I territori indigeni brasiliani hanno una popolazione di 517 mila persone (Ibge, 2010). Fra questi, oltre 400mila hanno più di 18 anni e rientrano nel programma ufficiale di vaccinazione. Tra questa popolazione, la campagna negazionista scatenata dai religiosi si è rivelata particolarmente pericolosa: sono sempre più frequenti le segnalazioni di interi villaggi che hanno rifiutato il vaccino, influenzati dai missionari che, dall’inizio della colonizzazione, hanno continuato nel loro intento evangelizzatore per «conquistare le anime» degli indigeni.

NEL VILLAGGIO della tribù Arara nella regione dello Xingu, Pará, delle 60 persone che potevano essere immunizzate, poco più della metà lo hanno voluto fare, come racconta al manifesto Luciano Pohl, responsabile dei popoli indigeni isolati nel Coordinamento delle organizzazioni indigene dell’Amazzonia brasiliana (Coiab). «Le autorità sanitarie ci hanno provato almeno tre volte e il numero è rimasto basso. Nell’Alto Xingu (nord del Mato Grosso), interi villaggi si sono rifiutati», racconta Pohl. Che riferisce anche di aver avuto accesso a degli audio di WhatsApp in cui i pastori delle chiese evangeliche locali dicevano agli indigeni che il vaccino gli avrebbe fatto male e che «solo Dio li potrebbe salvare».

UN ARTICOLO FIRMATO dall’antropologo Miguel Aparicio per l’Osservatorio per i diritti umani dei popoli indigeni isolati (Opi) sostiene che la campagna di disinformazione si diffonde attraverso file audio e video che girano sulle applicazioni telefoniche, con frammenti di testi e discorsi di leader come il pastore Silas Malafaia e altri, sui supposti effetti patogeni. «Il vaccino fa venire il cancro», «impianta un chip attraverso il quale i cinesi ti controlleranno», «gli indios sono cavie per testare il vaccino dei bianchi» sono alcuni dei messaggi diffusi tra le popolazioni indigene in Ceará, Bahia e Mato Grosso do Sul.

La mancata vaccinazione di queste comunità le rende ancora più vulnerabili. La maggioranza di questi villaggi ha poco o nessun accesso ai servizi di emergenza; molti di loro si trovano in località il cui accesso è possibile soltanto dopo lunghissimi viaggi in barca; per altro, hanno un’aspettativa di vita inferiore. E molte tribù sono anche i vicini più prossimi delle cosiddette popolazioni isolate – cioè, che non hanno mai avuto contatti rilevanti con altre popolazioni. Per i popoli isolati, che hanno un profilo epidemiologico ancora più delicato, una semplice influenza può decimare un’intera comunità.

ANTENOR VAZ, CONSULENTE internazionale sulle metodologie per le popolazioni indigene isolate, sostiene che, per proteggere le 114 popolazioni isolate individuate in Brasile, è fondamentale creare barriere sanitarie e cordoni di isolamento, in pratica, ridurre la circolazione delle persone in quelle zone e vaccinare il più possibile le popolazioni che li circondano.

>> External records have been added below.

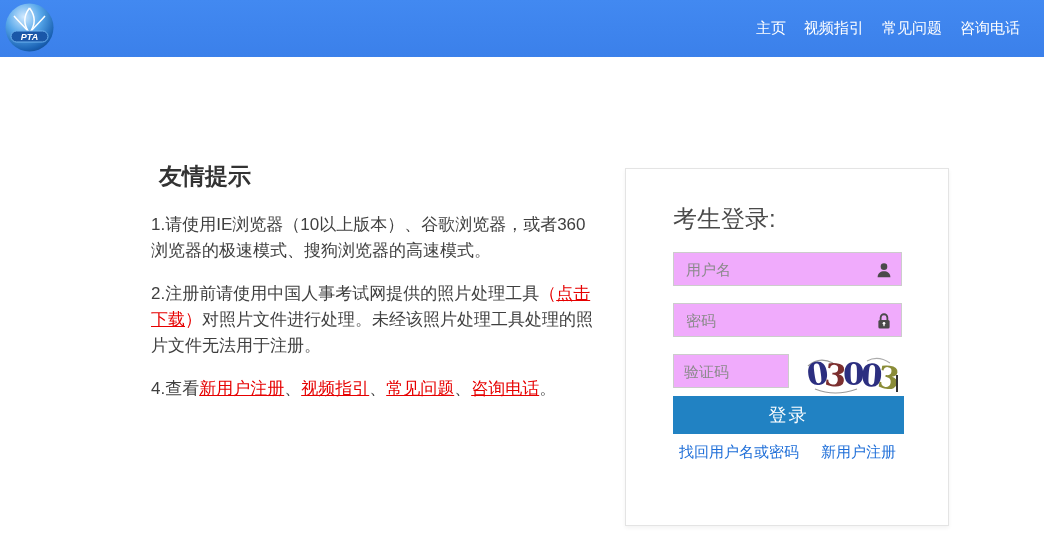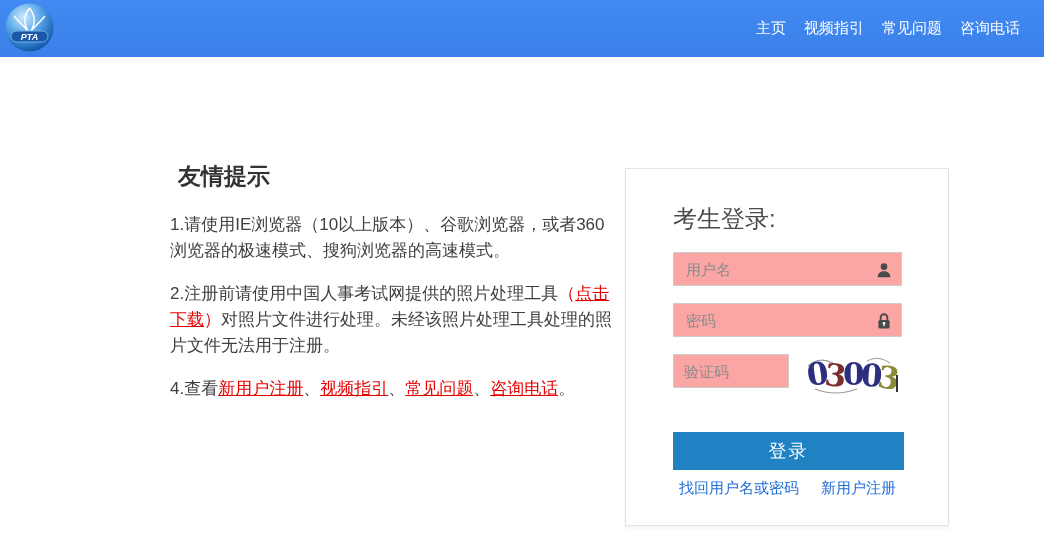--- a/index.html
+++ b/index.html
@@ -13,45 +13,45 @@
     position:absolute; left:0; top:0; width:1044px; height:57px;
     background:linear-gradient(180deg,#4289f1,#3b80ea);
   }
   .logo { position:absolute; left:5px; top:3px; width:49px; height:49px; }
   .title-block { position:absolute; left:58px; top:6px; color:#fff; }
   .page-title { font-size:22px; font-weight:bold; letter-spacing:1px; margin:0; }
   .page-subtitle { font-size:12.5px; font-weight:bold; margin-top:5px; letter-spacing:.2px; }
   .top-nav { position:absolute; right:24px; top:0; height:57px; display:flex; align-items:center; gap:18px; }
   .top-nav a { color:#fff; font-size:15px; text-decoration:none; white-space:nowrap; }
   
-  .tips { position:absolute; left:170px; top:161px; width:447px; }
+  .tips { position:absolute; left:151px; top:161px; width:447px; }
   .tips h2 { font-size:23px; color:#333; margin:0 0 20px 8px; font-weight:bold; }
   .tips p { font-size:17px; line-height:26px; color:#3f3f3f; margin:0 0 17px; }
   .red { color:#e60000; }
   a.rlink { color:#e60000; text-decoration:underline; cursor:pointer; }
   
   .panel {
     position:absolute; left:625px; top:168px; width:324px; height:358px;
     background:#fff; border:1px solid #e4e4e4; box-shadow:0 2px 4px rgba(0,0,0,.05);
   }
   .panel-inner { padding:34px 0 0 47px; }
   .login-heading { font-size:24px; color:#4a4a4a; font-weight:400; margin:0 0 17px; }
-  .field { position:relative; width:229px; height:34px; border:1px solid #ccc; margin-bottom:17px; background:#fca5a5; }
+  .field { position:relative; width:229px; height:34px; border:1px solid #ccc; margin-bottom:17px; background:#f0abfc; }
   .field input {
     width:100%; height:100%; border:0; outline:none; padding:0 32px 0 12px;
     font-size:15px; color:#333; font-family:inherit; background:transparent;
   }
   .field input::placeholder { color:#8a8a8a; opacity:1; }
   .field .icon { position:absolute; right:8px; top:8px; width:18px; height:18px; pointer-events:none; }
   .captcha-row { display:flex; align-items:flex-start; }
   .captcha-row .field { width:116px; margin-bottom:8px; }
   .captcha-row .field input { padding:0 10px; }
   .captcha-img { margin-left:14px; margin-top:-2px; cursor:pointer; }
   .login-btn {
-    display:block; width:231px; height:38px; margin-top:36px;
+    display:block; width:231px; height:38px; 
     background:#2182c3; color:#fff; border:0; font-size:18px; cursor:pointer;
     font-family:inherit; letter-spacing:2px;
   }
   .links { width:231px; display:flex; justify-content:space-between; margin-top:9px; padding:0 8px 0 6px; }
   .links a { color:#1e6ed8; font-size:15px; text-decoration:none; white-space:nowrap; }
 </style>
 </head>
 <body>
 
 <div class="page">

Secondo l’Unione dei popoli indigeni del Vale do Javari (Univaja), in Amazonas, una delle regioni con la più alta concentrazione di popolazioni isolate, lo scorso anno, i missionari hanno cercato più volte di entrare nella regione per raggiungere questa gente. «Il loro obiettivo era impedire agli indigeni di farsi vaccinare», riferisce Paulo Kenampa, coordinatore dell’Univaja. Questi gruppi normalmente operano attraverso la cooptazione di giovani studenti evangelizzati che si spostano tra i villaggi, spiega.

I CASI DI COVID-19 tra le popolazioni indigene, finora, sono arrivati a 51.189 e hanno già ucciso 740 persone, secondo il ministero della Salute (dati aggiornati al 19 luglio. Le organizzazioni indigene sottolineano che il numero è sottostimato e che più di 1.100 indigeni sarebbero già morti per il virus.